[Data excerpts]

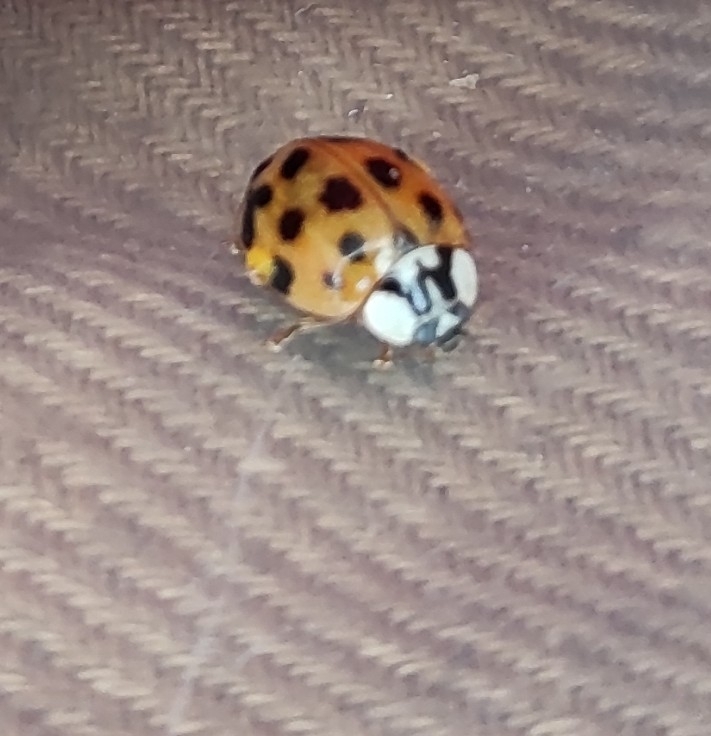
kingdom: Animalia
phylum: Arthropoda
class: Insecta
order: Coleoptera
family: Coccinellidae
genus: Harmonia
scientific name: Harmonia axyridis
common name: Harlequin ladybird
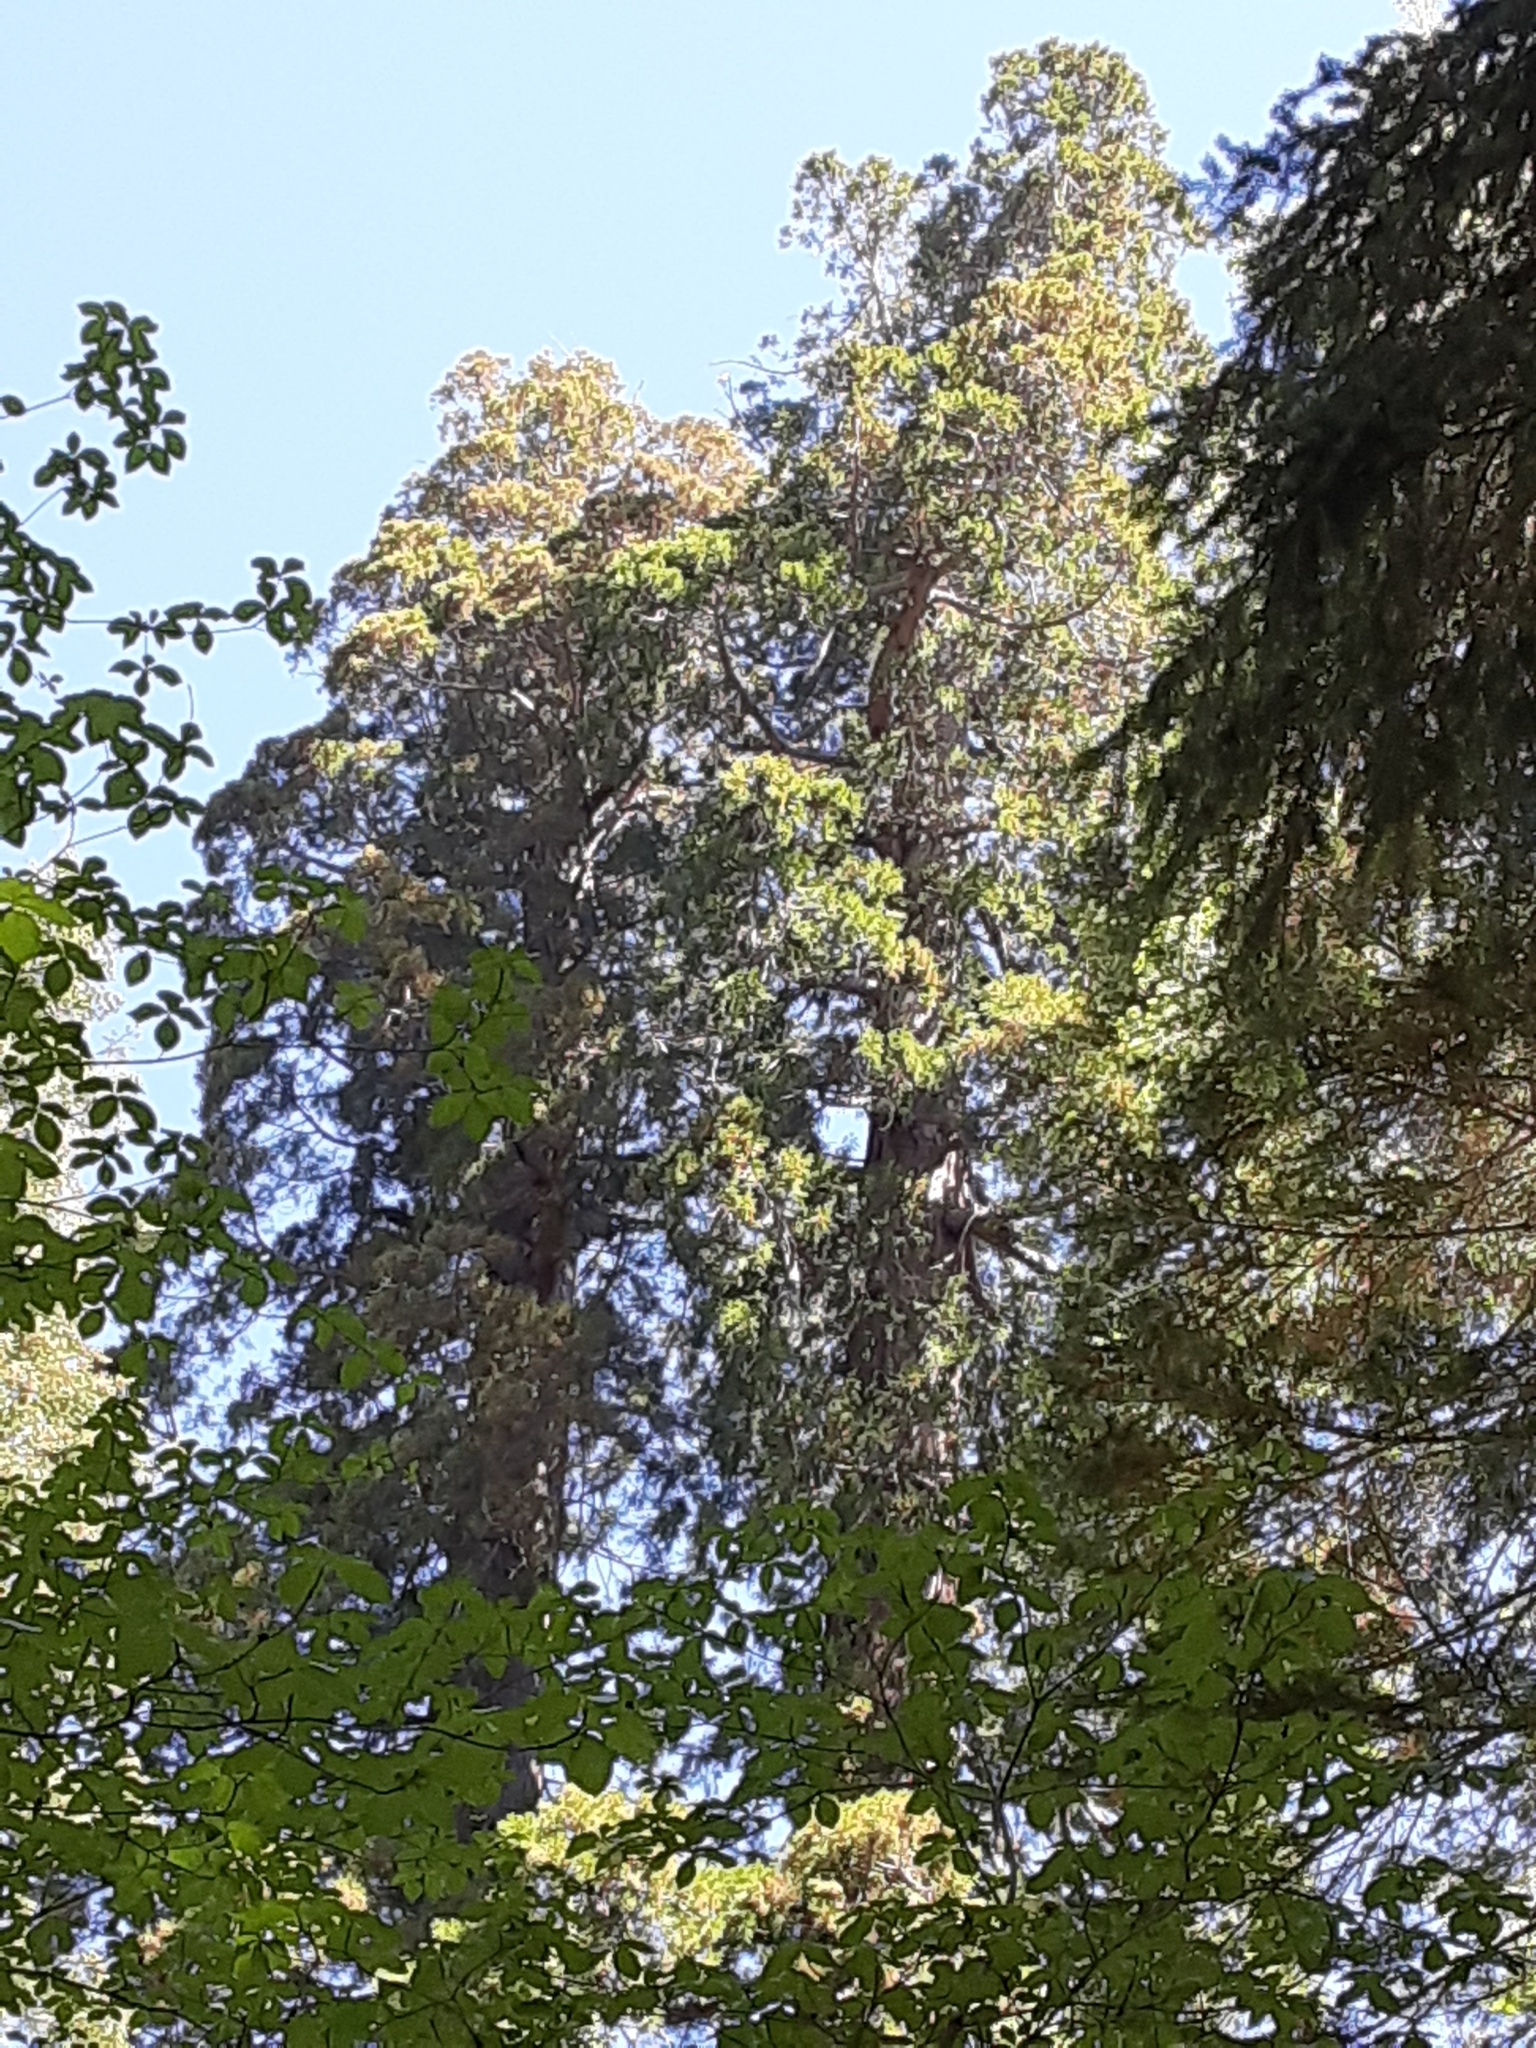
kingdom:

## AIM OF THE EXERCISE
Copy the taxonomy lines from every record above word for word, leaving out the pictures.

## COMPLETED EXERCISE
kingdom: Animalia
phylum: Arthropoda
class: Insecta
order: Coleoptera
family: Coccinellidae
genus: Harmonia
scientific name: Harmonia axyridis
common name: Harlequin ladybird
kingdom:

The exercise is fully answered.